The ‘fall’ of Satan
Luke has a pericope which has Jesus sending out 70/72 disciples to the the towns and villages he was to visit. On their return these disciples reported to Jesus that “even the demons submit to us in your name” (10:17). Jesus responded by saying “I saw Satan fall as lightning from heaven” (v18).
Was Jesus referring to an event which he witnessed in the past? If so, the big questions are “what” and “when”? In the context it would be odd if Jesus was thinking back to an event 4000 years before which gave rise to ‘demons’ (which is how the Book of Enoch interprets Genesis 6:1-8). From what we’ve seen in the Book of Job it would also be odd if Satan was allowed back in the Court of Heaven after he had “fallen”.

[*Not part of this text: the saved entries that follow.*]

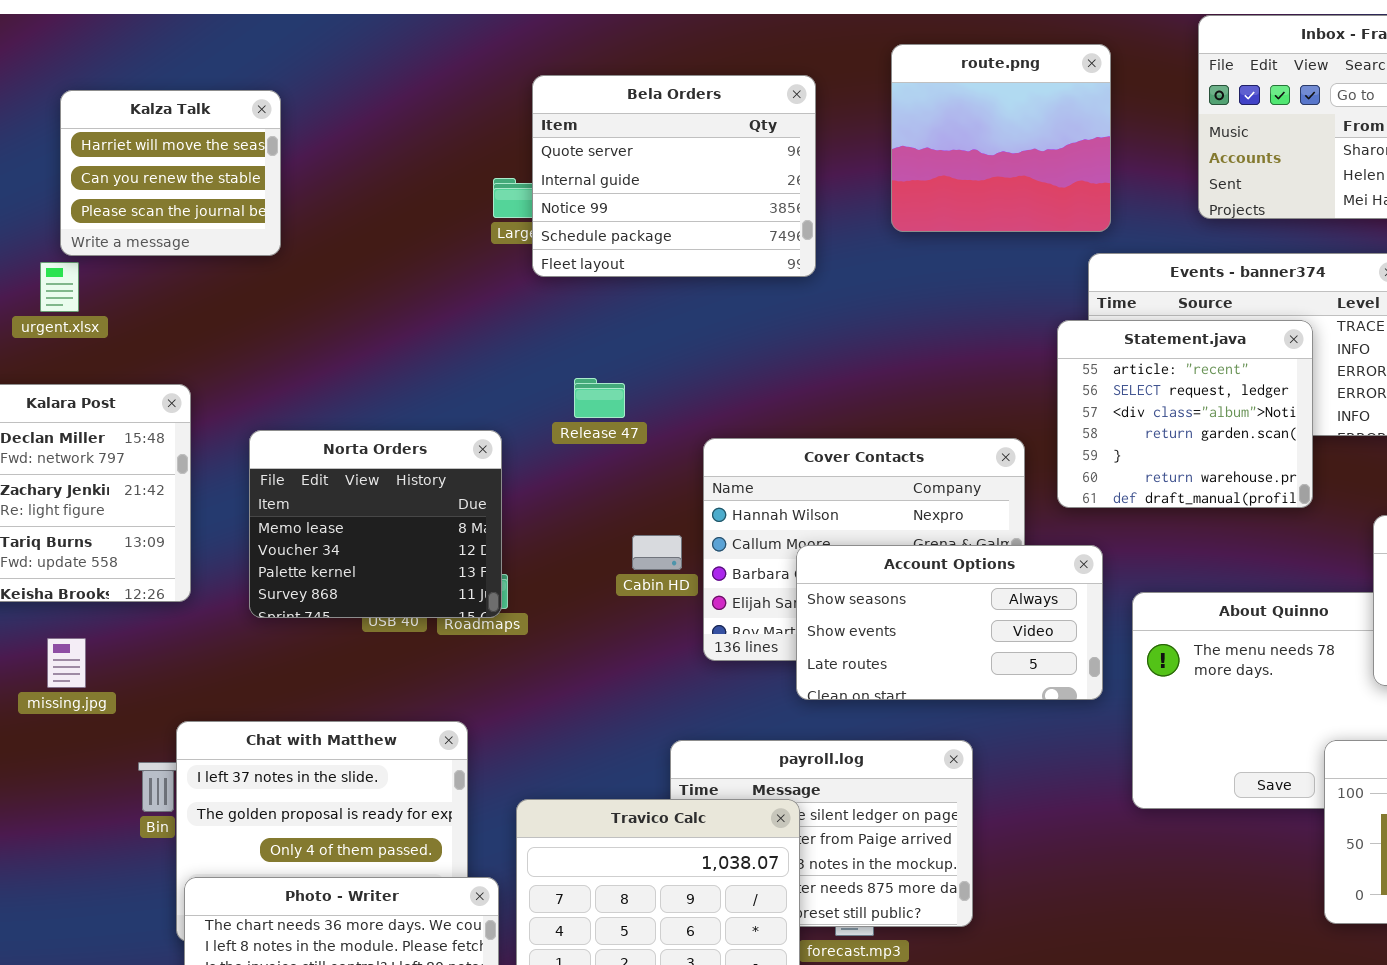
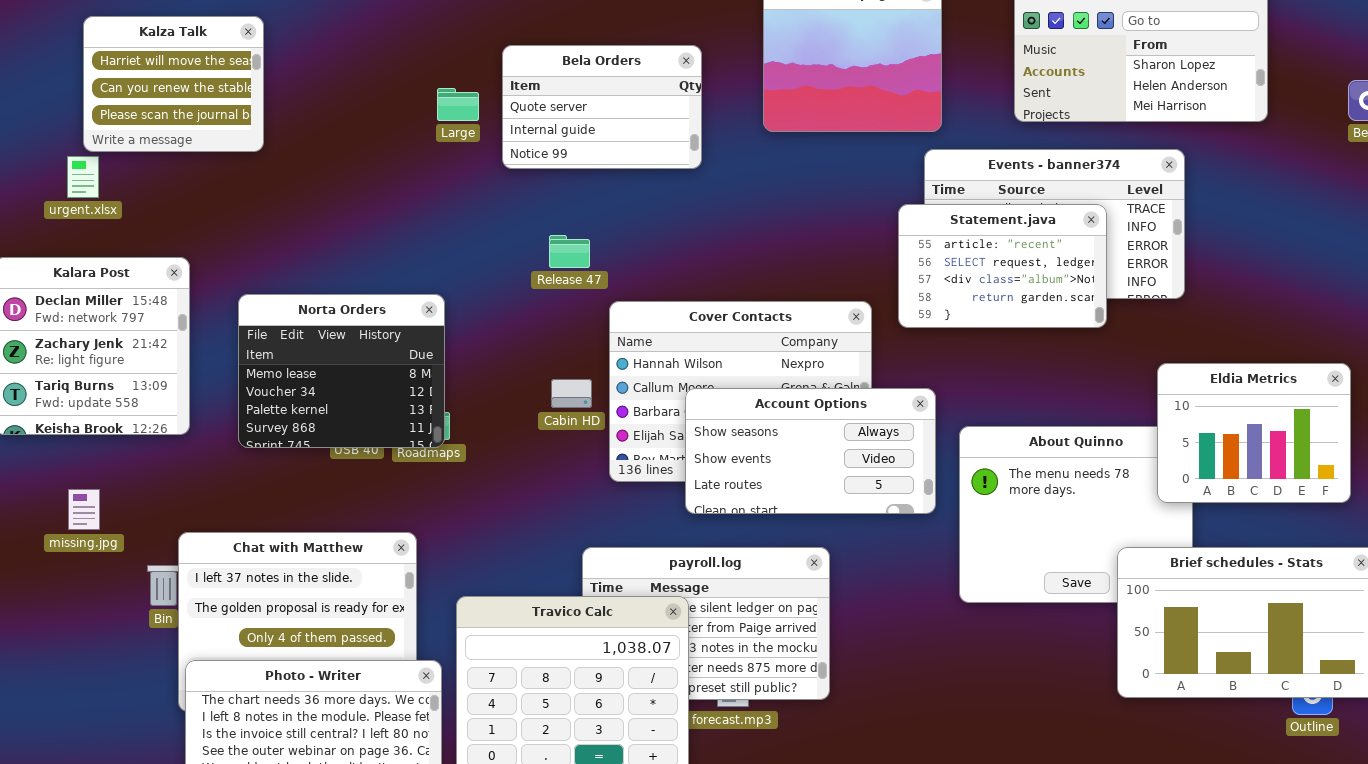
Bela Orders: [532,75,816,277] -> [502,45,702,169], resized
Statement.java: [1057,320,1313,508] -> [898,204,1107,328], resized
Release 47: [574,378,625,418] -> [549,235,590,268], moved
missing.jpg: [47,638,86,688] -> [68,489,100,530], moved

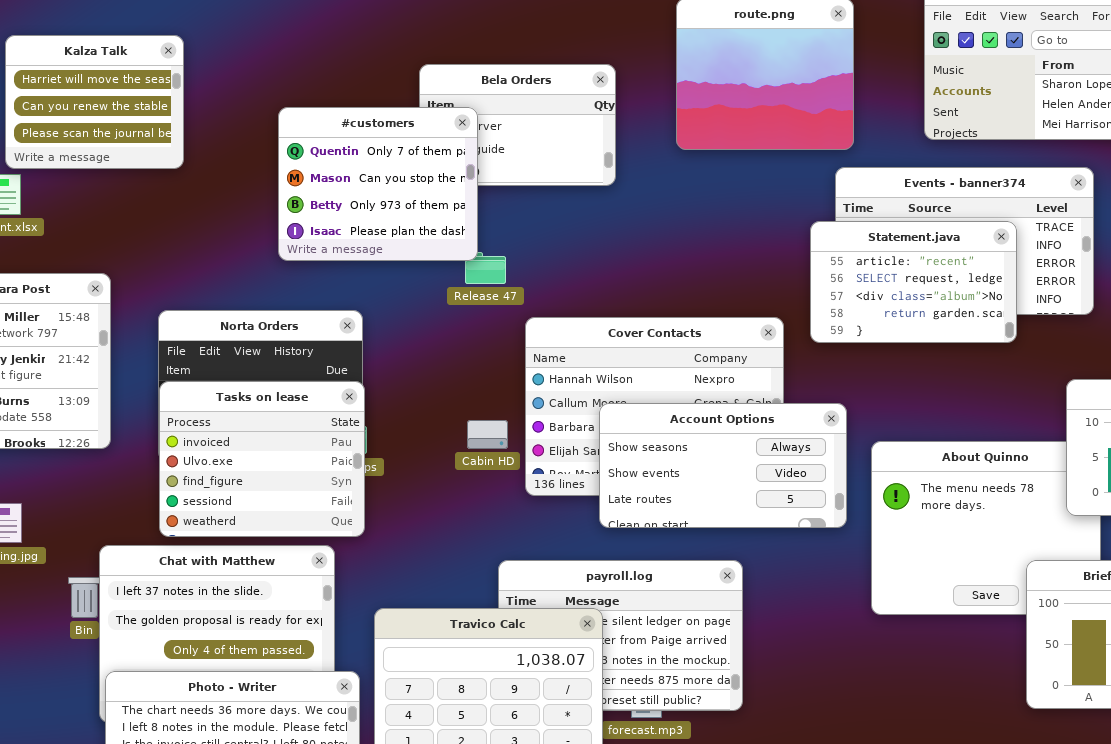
#customers: none -> [278,107,478,261], opened
Tasks on lease: none -> [159,381,365,537], opened
Cabin HD: [551,379,592,408] -> [467,420,508,449], moved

It appears from the context that Satan’s fall began with the mission of the disciples as it was Jesus’ immediate response to the report that “even the demons are subject to us in your name”. If so, his words should be understood as meaning “I am seeing the defeat of Satan in this”. “Heaven” need not be a literal place, at least not in this context. It could be Jesus’ way of saying that Satan has fallen from his position of power. There are two ways we could read this:
- “I saw Satan fall from heaven, like lightning” or
- “I saw Satan fall, like lightning from heaven”.
If we follow the second reading (which is how the Greek literally reads, although unpunctuated) it would suggest that Jesus didn’t necesarily say that Satan fell from heaven, but rather that his fall was “like lightning from heaven”. There’s a difference. If this reading is correct then Jesus was comparing Satan’s fall to lightning, perhaps suggesting it was (or would be) speedy, visible or dramatic, but not necessarily saying he literally fell out of heaven. Even if a literal fall from heaven was intended, the context would almost certainly dictate that this was a vision of a future event. Jesus may have been recounting a vision where He ‘saw’ Satan’s fall, an event which would find its ultimate fulfilment in the Last Judgment. Incidentally, this was also the way John (in The Revelation) described his visions: “I saw …” In the exorcism of demons Jesus therefore saw Satan’s defeat, not a previous ‘fall’ from heaven.
It is also possible that Jesus was alluding to his second wilderness temptation (the second temptation in Luke’s account – the third temptation in Matthew), where Satan says that all the kingdoms of the world, with their authority and glory, have been given to him (Lk 4:7). Satan claimed to have “all authority”, yet in the sending out of the 70/72 Jesus gives his disciples “authority” over the “power” of the Enemy (v. 19), in anticipation of “all authority in heaven and earth” being given to Him (Matt 28:17-18).
As Jesus’ disciples exercised authority over diseases and demons, the instruments of the Tester, so Jesus was saying that the Tester’s authority would end suddenly. If so, we see here the beginning of Satan’s fall – his real power had been broken – although his final defeat would be yet future.
We also shouldn’t miss the interesting intertextual link in Luke 10:15 where Jesus said “And you, Capernaum, will you be lifted up to the skies? No, you will go down to hades”. This appears to be a direct quote from Isaiah 14:13-15.
13 You said in your heart,
‘I will ascend to heaven;
above the stars of God
I will set my throne on high;
I will sit on the mount of assembly
in the far reaches of the north;
14 I will ascend above the heights of the clouds;
I will make myself like the Most High.’
15 But you are brought down to Sheol,
to the far reaches of the pit. (ESV)
If this interpretation of the fall of Satan in Luke 10 is correct, then it confirms that Jesus understood the role of the Satan in the same way as he is presented in the Book of Job, namely as an angel who acts as the agent of God in bringing evil on people.